#### Data records ####

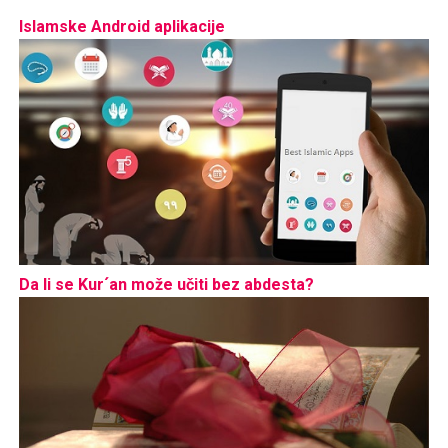
Islamske Android aplikacije
Da li se Kur´an može učiti bez abdesta?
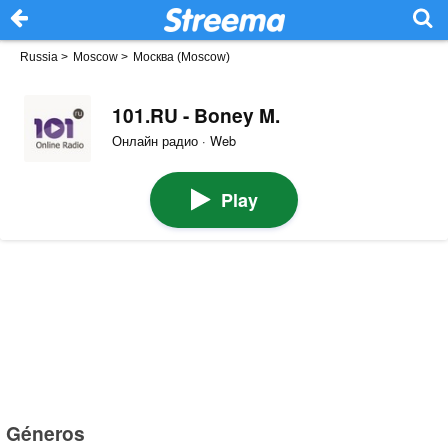
Russia
>
Moscow
>
Москва (Moscow)
101.RU - Boney M.
Онлайн радио · Web
Play
Géneros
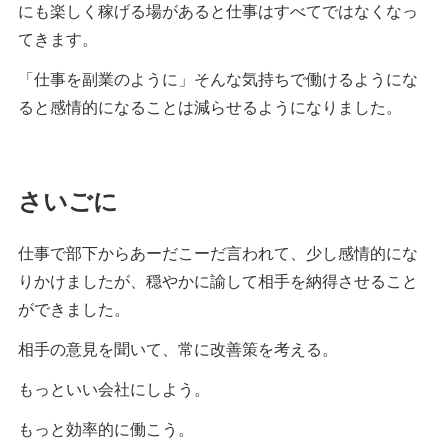
にも楽しく稼げる場があると仕事はすべてではなくなっ
てきます。
「仕事を副業のように」そんな気持ちで働けるようにな
ると感情的になることは減らせるようになりました。
さいごに
仕事で部下からあーだこーだ言われて、少し感情的にな
りかけましたが、穏やかに諭して相手を納得させること
ができました。
相手の意見を聞いて、常に改善策を考える。
もっといい会社にしよう。
もっと効率的に働こう。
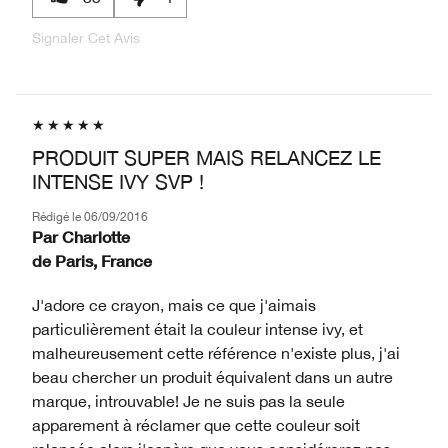
Signaler Cet Avis
PRODUIT SUPER MAIS RELANCEZ LE
INTENSE IVY SVP !
Rédigé le
06/09/2016
Par
Charlotte
de
Paris, France
J'adore ce crayon, mais ce que j'aimais
particulièrement était la couleur intense ivy, et
malheureusement cette référence n'existe plus, j'ai
beau chercher un produit équivalent dans un autre
marque, introuvable! Je ne suis pas la seule
apparement à réclamer que cette couleur soit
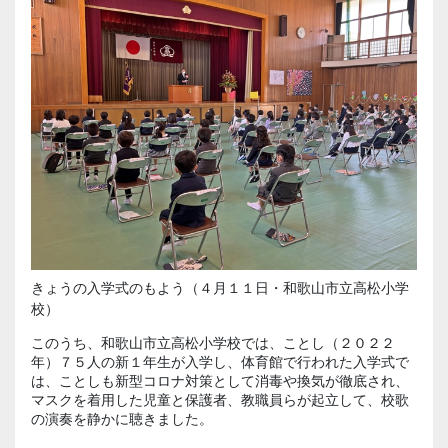
きょうの入学式のもよう（４月１１日・和歌山市立高松小学
校）
このうち、和歌山市立高松小学校では、ことし（２０２２
年）７５人の新１年生が入学し、体育館で行われた入学式で
は、ことしも新型コロナ対策として消毒や換気が徹底され、
マスクを着用した児童と保護者、教職員らが起立して、校歌
の演奏を静かに聴きました。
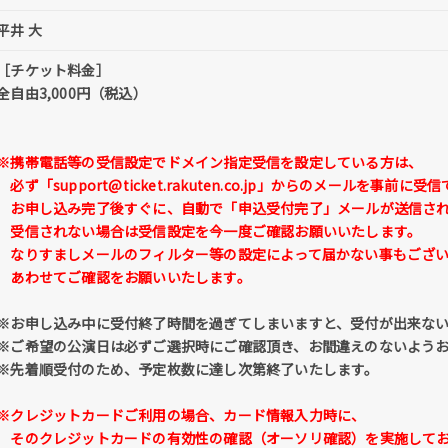
平井 大
［チケット料金］
全自由3,000円（税込）
※携帯電話等の受信設定でドメイン指定受信を設定している方は、
必ず
「support@ticket.rakuten.co.jp」
からのメールを事前に受信
お申し込み完了後すぐに、自動で「申込受付完了」メールが送信さ
受信されない場合は受信設定を今一度ご確認お願いいたします。
なりすましメールのフィルター等の設定によって届かない事もござい
あわせてご確認をお願いいたします。
※お申し込み中に受付終了時間を過ぎてしまいますと、受付が出来な
※ご希望の公演日は必ずご選択時にご確認頂き、お間違えのないよう
※先着順受付のため、予定枚数に達し次第終了いたします。
※クレジットカードご利用の場合、カード情報入力時に、
そのクレジットカードの有効性の確認（オーソリ確認）を実施して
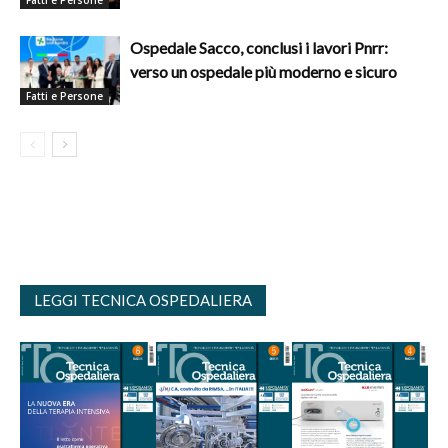
Ospedale Sacco, conclusi i lavori Pnrr:
verso un ospedale più moderno e sicuro
Fatti e Persone
LEGGI TECNICA OSPEDALIERA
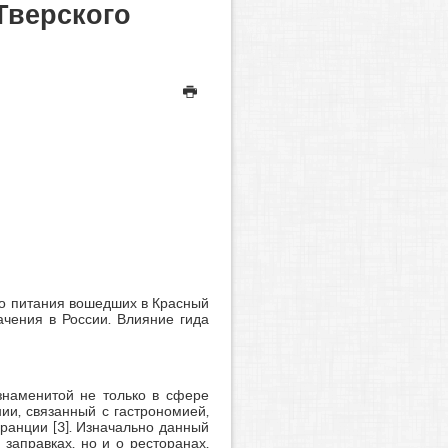
Тверского
го питания вошедших в Красный
ачения в России. Влияние гида
знаменитой не только в сфере
ии, связанный с гастрономией,
ранции [3]. Изначально данный
заправках, но и о ресторанах,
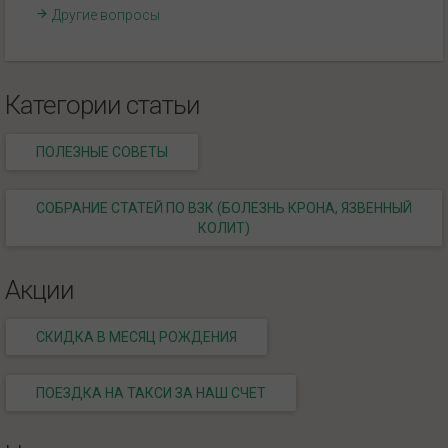
Другие вопросы
Категории статьи
ПОЛЕЗНЫЕ СОВЕТЫ
СОБРАНИЕ СТАТЕЙ ПО ВЗК (БОЛЕЗНЬ КРОНА, ЯЗВЕННЫЙ
КОЛИТ)
Акции
СКИДКА В МЕСЯЦ РОЖДЕНИЯ
ПОЕЗДКА НА ТАКСИ ЗА НАШ СЧЕТ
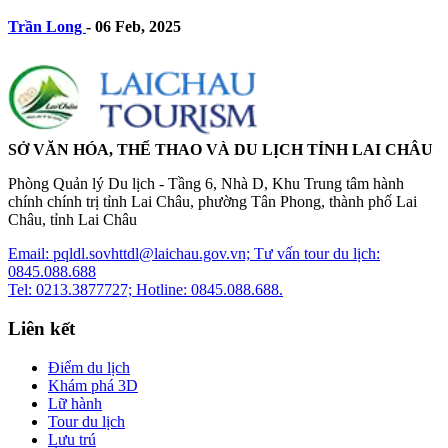
Trần Long
-
06 Feb, 2025
SỞ VĂN HÓA, THỂ THAO VÀ DU LỊCH TỈNH LAI CHÂU
Phòng Quản lý Du lịch - Tầng 6, Nhà D, Khu Trung tâm hành
chính chính trị tỉnh Lai Châu, phường Tân Phong, thành phố Lai
Châu, tỉnh Lai Châu
Email: pqldl.sovhttdl@laichau.gov.vn; Tư vấn tour du lịch:
0845.088.688
Tel: 0213.3877727; Hotline: 0845.088.688.
Liên kết
Điểm du lịch
Khám phá 3D
Lữ hành
Tour du lịch
Lưu trú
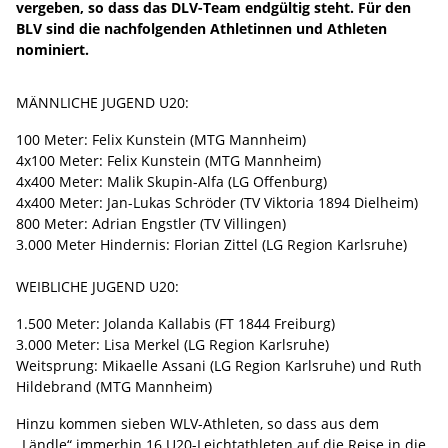
vergeben, so dass das DLV-Team endgültig steht. Für den
BLV sind die nachfolgenden Athletinnen und Athleten
nominiert.
MÄNNLICHE JUGEND U20:
100 Meter: Felix Kunstein (MTG Mannheim)
4x100 Meter: Felix Kunstein (MTG Mannheim)
4x400 Meter: Malik Skupin-Alfa (LG Offenburg)
4x400 Meter: Jan-Lukas Schröder (TV Viktoria 1894 Dielheim)
800 Meter: Adrian Engstler (TV Villingen)
3.000 Meter Hindernis: Florian Zittel (LG Region Karlsruhe)
WEIBLICHE JUGEND U20:
1.500 Meter: Jolanda Kallabis (FT 1844 Freiburg)
3.000 Meter: Lisa Merkel (LG Region Karlsruhe)
Weitsprung: Mikaelle Assani (LG Region Karlsruhe) und Ruth
Hildebrand (MTG Mannheim)
Hinzu kommen sieben WLV-Athleten, so dass aus dem
„Ländle“ immerhin 16 U20-Leichtathleten auf die Reise in die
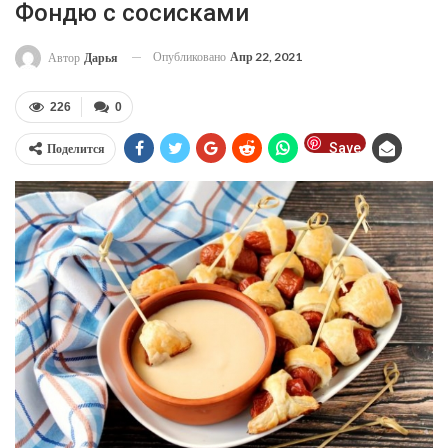
Фондю с сосисками
Опубликовано
Апр 22, 2021
Автор
Дарья
226
0
Save
Поделится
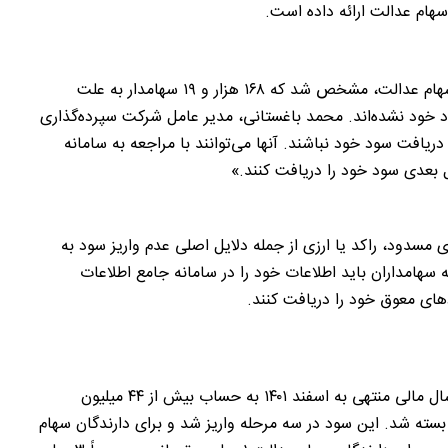
سهام عدالت ارائه داده است.
در گزارش جدیدی از ۱۹ بانک عامل واریز مرحله سوم سود سهام عدالت، مشخص شد که ۱۶۸ هزار و ۱۹ سهامدار به علت
 خود نشده‌اند. محمد باغستانی، مدیر عامل شرکت سپرده‌گذاری
ریافت سود خود نباشند. آنها می‌توانند با مراجعه به سامانه
 بعدی سود خود را دریافت کنند.»
مسدود، راکد یا ارزی از جمله دلایل اصلی عدم واریز سود به
سهامداران باید اطلاعات خود را در سامانه جامع اطلاعات
دهای معوق خود را دریافت کنند.
در روزهای ۲۸ و ۲۹ آذر ۱۴۰۳، باقیمانده سود سهام عدالت سال مالی منتهی به اسفند ۱۴۰۱ به حساب بیش از ۴۴ میلیون
هامدار واریز شد و پرونده سود سهام عدالت در سال ۱۴۰۴ بسته شد. این سود در سه مرحله واریز شد و برای دارندگان سهام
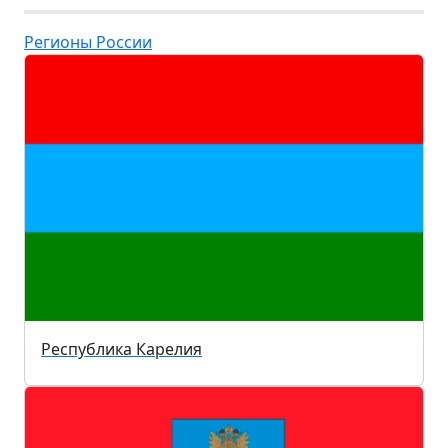
Регионы России
Республика Карелия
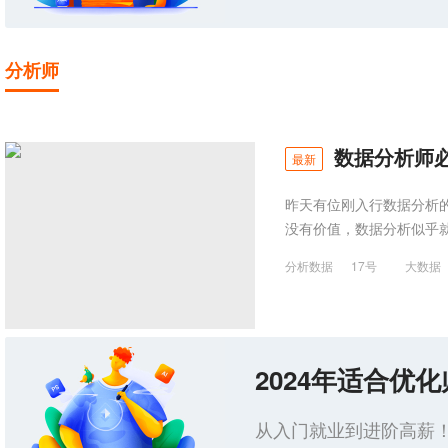
分析师
数据分析师必
最新
昨天有位刚入行数据分析的
没有价值，数据分析似乎
分析数据
17号
大数据
2024年适合优
从入门就业到进阶高薪！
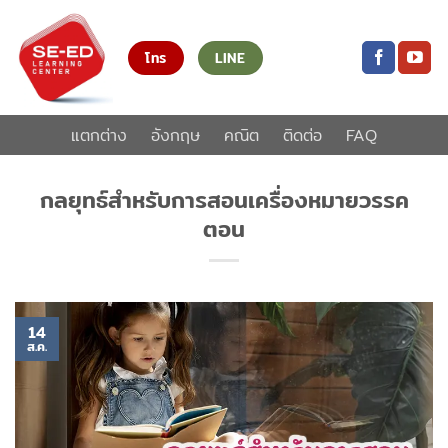
ข้าม
ไป
โทร
LINE
ยัง
เนื้อหา
แตกต่าง
อังกฤษ
คณิต
ติดต่อ
FAQ
กลยุทธ์สำหรับการสอนเครื่องหมายวรรค
ตอน
14
ส.ค.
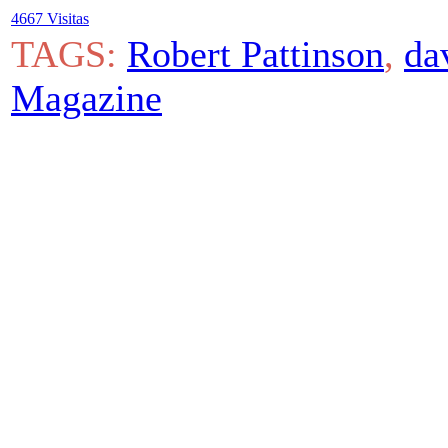
4667 Visitas
TAGS:
Robert Pattinson
,
da
Magazine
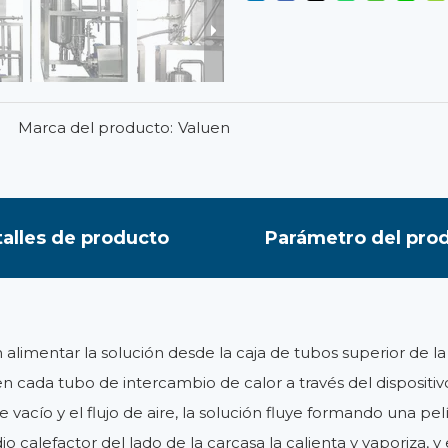
Marca del producto:
Valuen
alles de producto
Parámetro del pro
 alimentar la solución desde la caja de tubos superior de 
 cada tubo de intercambio de calor a través del dispositivo
de vacío y el flujo de aire, la solución fluye formando una p
o calefactor del lado de la carcasa la calienta y vaporiza, y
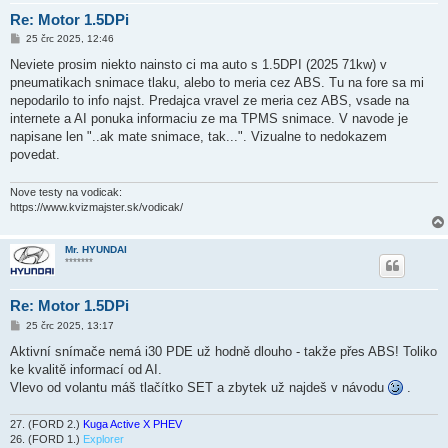
Re: Motor 1.5DPi
P
25 črc 2025, 12:46
ř
í
Neviete prosim niekto nainsto ci ma auto s 1.5DPI (2025 71kw) v
s
pneumatikach snimace tlaku, alebo to meria cez ABS. Tu na fore sa mi
p
ě
nepodarilo to info najst. Predajca vravel ze meria cez ABS, vsade na
v
internete a AI ponuka informaciu ze ma TPMS snimace. V navode je
e
k
napisane len "..ak mate snimace, tak...". Vizualne to nedokazem
povedat.
Nove testy na vodicak:
https://www.kvizmajster.sk/vodicak/
Mr. HYUNDAI
*******
Re: Motor 1.5DPi
P
25 črc 2025, 13:17
ř
í
Aktivní snímače nemá i30 PDE už hodně dlouho - takže přes ABS! Toliko
s
ke kvalitě informací od AI.
p
ě
Vlevo od volantu máš tlačítko SET a zbytek už najdeš v návodu
.
v
e
k
27. (FORD 2.)
Kuga Active X PHEV
26. (FORD 1.)
Explorer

####

▶ _What to work on_
Restate every record exactly, please; do not copy the pictures.

▶ _Answer section_
Islamske Android aplikacije
Da li se Kur´an može učiti bez abdesta?
Russia
>
Moscow
>
Москва (Moscow)
101.RU - Boney M.
Онлайн радио · Web
Play
Géneros
にも楽しく稼げる場があると仕事はすべてではなくなっ
てきます。
「仕事を副業のように」そんな気持ちで働けるようにな
ると感情的になることは減らせるようになりました。
さいごに
仕事で部下からあーだこーだ言われて、少し感情的にな
りかけましたが、穏やかに諭して相手を納得させること
ができました。
相手の意見を聞いて、常に改善策を考える。
もっといい会社にしよう。
もっと効率的に働こう。
Signaler Cet Avis
PRODUIT SUPER MAIS RELANCEZ LE
INTENSE IVY SVP !
Rédigé le
06/09/2016
Par
Charlotte
de
Paris, France
J'adore ce crayon, mais ce que j'aimais
particulièrement était la couleur intense ivy, et
malheureusement cette référence n'existe plus, j'ai
beau chercher un produit équivalent dans un autre
marque, introuvable! Je ne suis pas la seule
apparement à réclamer que cette couleur soit
きょうの入学式のもよう（４月１１日・和歌山市立高松小学
校）
このうち、和歌山市立高松小学校では、ことし（２０２２
年）７５人の新１年生が入学し、体育館で行われた入学式で
は、ことしも新型コロナ対策として消毒や換気が徹底され、
マスクを着用した児童と保護者、教職員らが起立して、校歌
の演奏を静かに聴きました。
平井 大
［チケット料金］
全自由3,000円（税込）
※携帯電話等の受信設定でドメイン指定受信を設定している方は、
必ず
「support@ticket.rakuten.co.jp」
からのメールを事前に受信
お申し込み完了後すぐに、自動で「申込受付完了」メールが送信さ
受信されない場合は受信設定を今一度ご確認お願いいたします。
なりすましメールのフィルター等の設定によって届かない事もござい
あわせてご確認をお願いいたします。
※お申し込み中に受付終了時間を過ぎてしまいますと、受付が出来な
※ご希望の公演日は必ずご選択時にご確認頂き、お間違えのないよう
※先着順受付のため、予定枚数に達し次第終了いたします。
※クレジットカードご利用の場合、カード情報入力時に、
そのクレジットカードの有効性の確認（オーソリ確認）を実施して
Ospedale Sacco, conclusi i lavori Pnrr:
verso un ospedale più moderno e sicuro
Fatti e Persone
LEGGI TECNICA OSPEDALIERA
Тверского
го питания вошедших в Красный
ачения в России. Влияние гида
знаменитой не только в сфере
ии, связанный с гастрономией,
ранции [3]. Изначально данный
заправках, но и о ресторанах,
Другие вопросы
Категории статьи
ПОЛЕЗНЫЕ СОВЕТЫ
СОБРАНИЕ СТАТЕЙ ПО ВЗК (БОЛЕЗНЬ КРОНА, ЯЗВЕННЫЙ
КОЛИТ)
Акции
СКИДКА В МЕСЯЦ РОЖДЕНИЯ
ПОЕЗДКА НА ТАКСИ ЗА НАШ СЧЕТ
Trần Long
-
06 Feb, 2025
SỞ VĂN HÓA, THỂ THAO VÀ DU LỊCH TỈNH LAI CHÂU
Phòng Quản lý Du lịch - Tầng 6, Nhà D, Khu Trung tâm hành
chính chính trị tỉnh Lai Châu, phường Tân Phong, thành phố Lai
Châu, tỉnh Lai Châu
Email: pqldl.sovhttdl@laichau.gov.vn; Tư vấn tour du lịch:
0845.088.688
Tel: 0213.3877727; Hotline: 0845.088.688.
Liên kết
Điểm du lịch
Khám phá 3D
Lữ hành
Tour du lịch
Lưu trú
vergeben, so dass das DLV-Team endgültig steht. Für den
BLV sind die nachfolgenden Athletinnen und Athleten
nominiert.
MÄNNLICHE JUGEND U20:
100 Meter: Felix Kunstein (MTG Mannheim)
4x100 Meter: Felix Kunstein (MTG Mannheim)
4x400 Meter: Malik Skupin-Alfa (LG Offenburg)
4x400 Meter: Jan-Lukas Schröder (TV Viktoria 1894 Dielheim)
800 Meter: Adrian Engstler (TV Villingen)
3.000 Meter Hindernis: Florian Zittel (LG Region Karlsruhe)
WEIBLICHE JUGEND U20:
1.500 Meter: Jolanda Kallabis (FT 1844 Freiburg)
3.000 Meter: Lisa Merkel (LG Region Karlsruhe)
Weitsprung: Mikaelle Assani (LG Region Karlsruhe) und Ruth
Hildebrand (MTG Mannheim)
Hinzu kommen sieben WLV-Athleten, so dass aus dem
„Ländle“ immerhin 16 U20-Leichtathleten auf die Reise in die
Фондю с сосисками
Опубликовано
Апр 22, 2021
Автор
Дарья
226
0
Save
Поделится
سهام عدالت ارائه داده است.
در گزارش جدیدی از ۱۹ بانک عامل واریز مرحله سوم سود سهام عدالت، مشخص شد که ۱۶۸ هزار و ۱۹ سهامدار به علت
 خود نشده‌اند. محمد باغستانی، مدیر عامل شرکت سپرده‌گذاری
ریافت سود خود نباشند. آنها می‌توانند با مراجعه به سامانه
 بعدی سود خود را دریافت کنند.»
مسدود، راکد یا ارزی از جمله دلایل اصلی عدم واریز سود به
سهامداران باید اطلاعات خود را در سامانه جامع اطلاعات
دهای معوق خود را دریافت کنند.
در روزهای ۲۸ و ۲۹ آذر ۱۴۰۳، باقیمانده سود سهام عدالت سال مالی منتهی به اسفند ۱۴۰۱ به حساب بیش از ۴۴ میلیون
هامدار واریز شد و پرونده سود سهام عدالت در سال ۱۴۰۴ بسته شد. این سود در سه مرحله واریز شد و برای دارندگان سهام
Регионы России
Республика Карелия
分析师
数据分析师必
最新
昨天有位刚入行数据分析的
没有价值，数据分析似乎
分析数据
17号
大数据
2024年适合优
从入门就业到进阶高薪！
ข้าม
ไป
โทร
LINE
ยัง
เนื้อหา
แตกต่าง
อังกฤษ
คณิต
ติดต่อ
FAQ
กลยุทธ์สำหรับการสอนเครื่องหมายวรรค
ตอน
14
ส.ค.
4667 Visitas
TAGS:
Robert Pattinson
,
da
Magazine
Marca del producto:
Valuen
alles de producto
Parámetro del pro
 alimentar la solución desde la caja de tubos superior de 
 cada tubo de intercambio de calor a través del dispositivo
de vacío y el flujo de aire, la solución fluye formando una p
o calefactor del lado de la carcasa la calienta y vaporiza, y
Re: Motor 1.5DPi
P
25 črc 2025, 12:46
ř
í
Neviete prosim niekto nainsto ci ma auto s 1.5DPI (2025 71kw) v
s
pneumatikach snimace tlaku, alebo to meria cez ABS. Tu na fore sa mi
p
ě
nepodarilo to info najst. Predajca vravel ze meria cez ABS, vsade na
v
internete a AI ponuka informaciu ze ma TPMS snimace. V navode je
e
k
napisane len "..ak mate snimace, tak...". Vizualne to nedokazem
povedat.
Nove testy na vodicak:
https://www.kvizmajster.sk/vodicak/
Mr. HYUNDAI
*******
Re: Motor 1.5DPi
P
25 črc 2025, 13:17
ř
í
Aktivní snímače nemá i30 PDE už hodně dlouho - takže přes ABS! Toliko
s
ke kvalitě informací od AI.
p
ě
Vlevo od volantu máš tlačítko SET a zbytek už najdeš v návodu
.
v
e
k
27. (FORD 2.)
Kuga Active X PHEV
26. (FORD 1.)
Explorer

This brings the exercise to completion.